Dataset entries
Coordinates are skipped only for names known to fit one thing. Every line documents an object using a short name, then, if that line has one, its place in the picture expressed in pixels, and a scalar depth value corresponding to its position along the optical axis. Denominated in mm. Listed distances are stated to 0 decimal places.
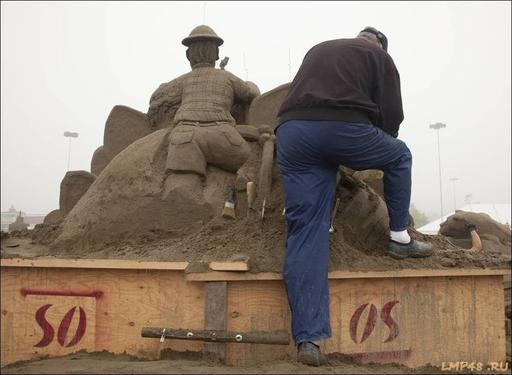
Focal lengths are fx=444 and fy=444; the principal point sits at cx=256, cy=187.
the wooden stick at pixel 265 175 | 3072
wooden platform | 2439
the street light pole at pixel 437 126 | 30203
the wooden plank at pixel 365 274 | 2410
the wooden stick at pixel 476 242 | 3578
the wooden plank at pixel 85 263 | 2459
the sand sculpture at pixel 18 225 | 7723
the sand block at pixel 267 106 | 4336
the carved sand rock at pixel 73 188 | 4719
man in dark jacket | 2346
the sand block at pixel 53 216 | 5109
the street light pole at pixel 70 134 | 27594
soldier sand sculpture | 3650
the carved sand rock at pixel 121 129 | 4918
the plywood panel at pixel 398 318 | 2461
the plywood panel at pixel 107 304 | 2443
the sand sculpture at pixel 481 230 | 6338
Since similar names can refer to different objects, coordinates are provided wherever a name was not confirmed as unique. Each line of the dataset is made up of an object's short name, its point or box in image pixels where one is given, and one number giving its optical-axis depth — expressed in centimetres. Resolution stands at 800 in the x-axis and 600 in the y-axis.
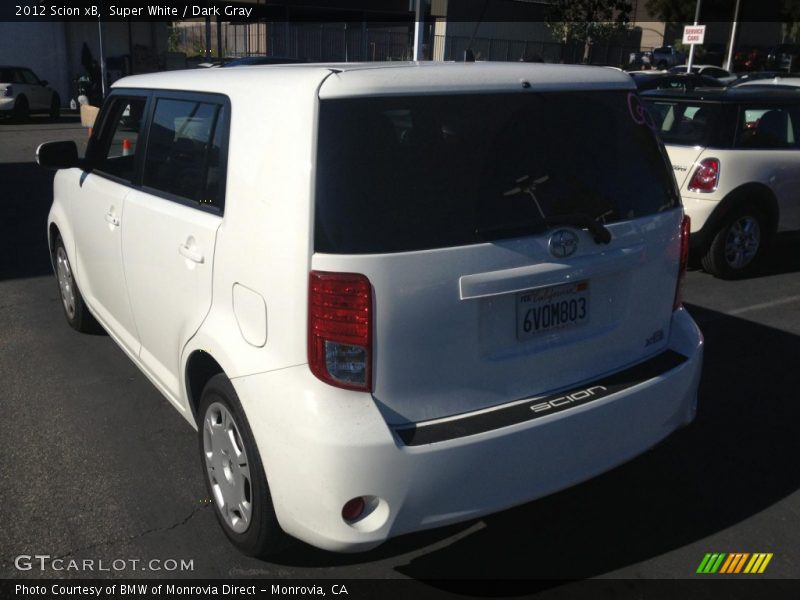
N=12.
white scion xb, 245
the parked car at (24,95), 2280
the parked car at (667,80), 1399
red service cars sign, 2233
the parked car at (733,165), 697
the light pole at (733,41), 3410
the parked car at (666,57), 4244
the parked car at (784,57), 4166
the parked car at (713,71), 2728
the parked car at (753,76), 2156
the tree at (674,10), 5259
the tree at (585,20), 4312
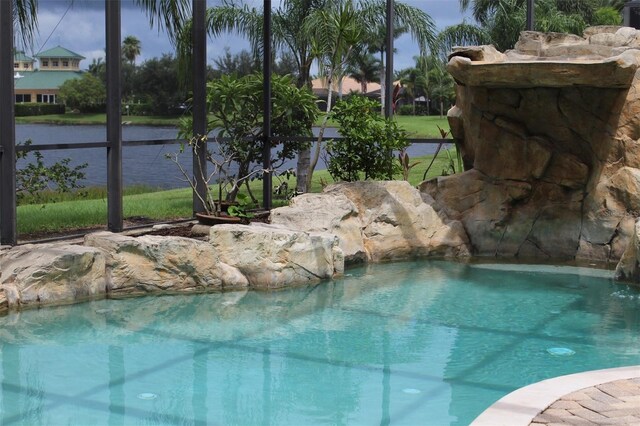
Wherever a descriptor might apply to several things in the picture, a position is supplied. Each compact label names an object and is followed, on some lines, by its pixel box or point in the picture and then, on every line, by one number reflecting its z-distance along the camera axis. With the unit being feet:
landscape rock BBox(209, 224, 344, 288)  27.84
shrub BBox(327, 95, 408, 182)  35.19
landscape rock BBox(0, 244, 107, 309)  24.56
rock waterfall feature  31.27
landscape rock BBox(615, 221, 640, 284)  27.45
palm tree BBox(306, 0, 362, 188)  36.40
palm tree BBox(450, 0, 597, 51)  42.32
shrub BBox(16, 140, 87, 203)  29.89
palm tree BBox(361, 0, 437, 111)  40.63
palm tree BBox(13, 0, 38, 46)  29.55
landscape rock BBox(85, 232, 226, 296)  26.30
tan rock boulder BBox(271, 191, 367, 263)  30.76
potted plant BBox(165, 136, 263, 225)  32.30
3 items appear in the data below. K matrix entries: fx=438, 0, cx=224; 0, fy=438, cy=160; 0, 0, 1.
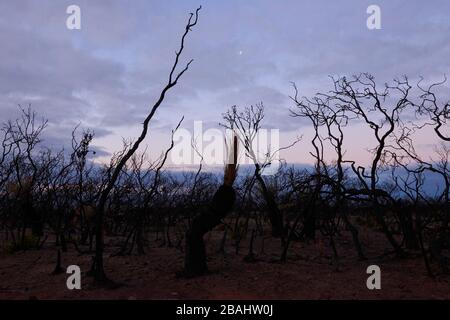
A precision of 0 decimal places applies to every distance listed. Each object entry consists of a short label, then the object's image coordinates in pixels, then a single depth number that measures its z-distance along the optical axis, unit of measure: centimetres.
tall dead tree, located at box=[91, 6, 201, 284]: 760
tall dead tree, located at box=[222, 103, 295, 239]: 1534
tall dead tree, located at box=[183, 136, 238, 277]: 852
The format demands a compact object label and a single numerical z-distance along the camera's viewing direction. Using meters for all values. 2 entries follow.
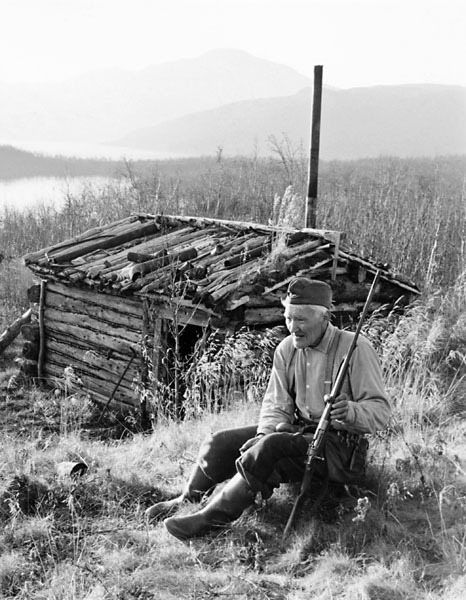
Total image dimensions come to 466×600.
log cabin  7.93
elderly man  4.18
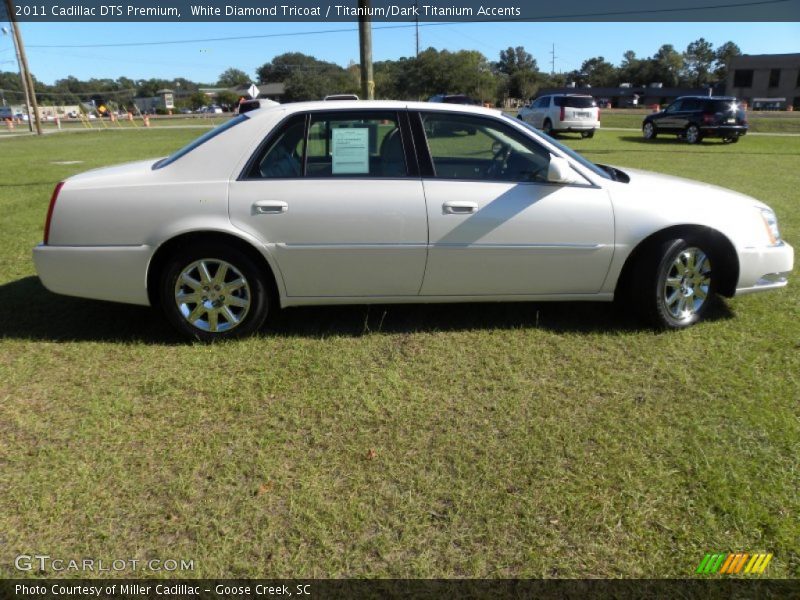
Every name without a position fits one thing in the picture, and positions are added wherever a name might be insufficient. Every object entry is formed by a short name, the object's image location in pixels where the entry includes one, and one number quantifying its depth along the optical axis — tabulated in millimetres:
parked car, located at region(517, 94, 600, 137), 23359
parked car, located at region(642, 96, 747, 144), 20828
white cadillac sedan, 3699
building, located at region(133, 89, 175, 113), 106562
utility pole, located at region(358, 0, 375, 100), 9750
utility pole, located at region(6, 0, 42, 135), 29830
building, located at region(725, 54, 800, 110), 70750
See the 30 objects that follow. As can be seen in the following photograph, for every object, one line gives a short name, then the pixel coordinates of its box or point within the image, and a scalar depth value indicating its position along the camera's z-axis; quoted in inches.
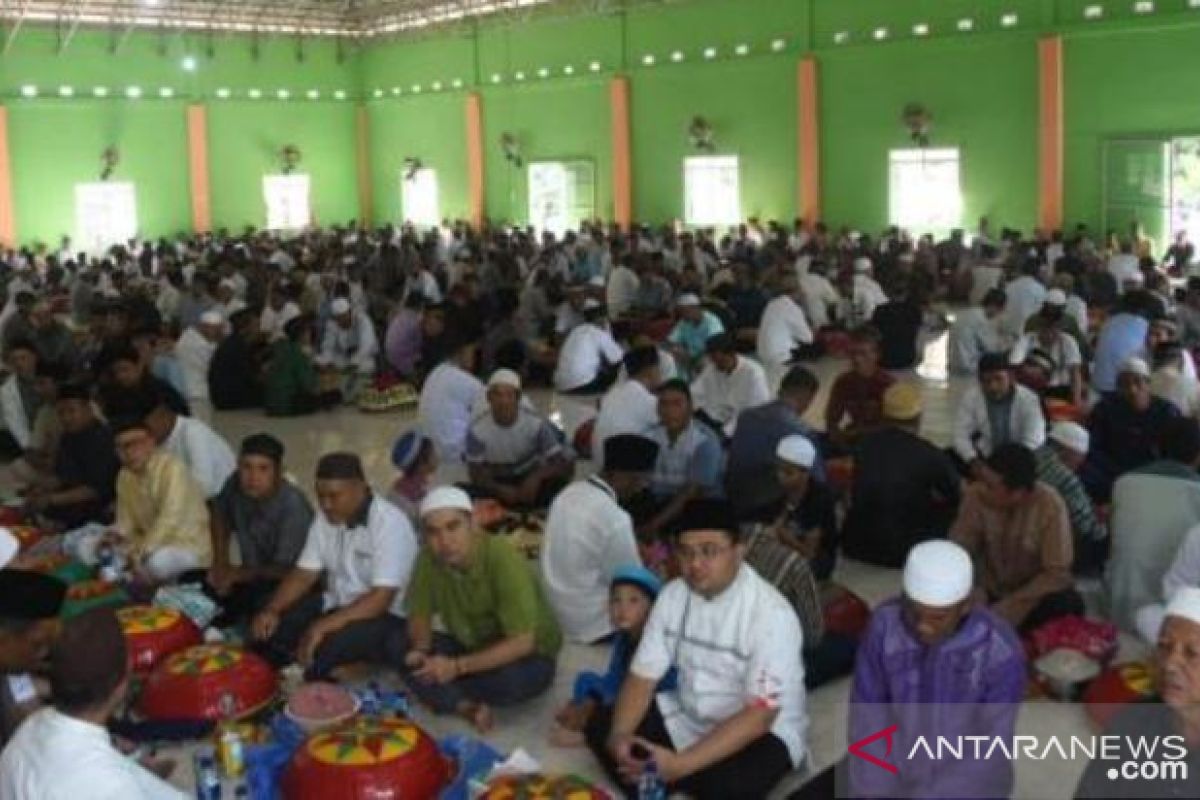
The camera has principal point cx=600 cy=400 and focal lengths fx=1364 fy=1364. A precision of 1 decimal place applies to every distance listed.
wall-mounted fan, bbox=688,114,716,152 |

• _Work instructions_: Filter the data down to the lines that contain the string "palm", and copy them.

• _Answer box_:
palm tree BBox(306, 0, 362, 188)  36.40
palm tree BBox(450, 0, 597, 51)  42.32
palm tree BBox(361, 0, 437, 111)  40.63
palm tree BBox(13, 0, 38, 46)  29.55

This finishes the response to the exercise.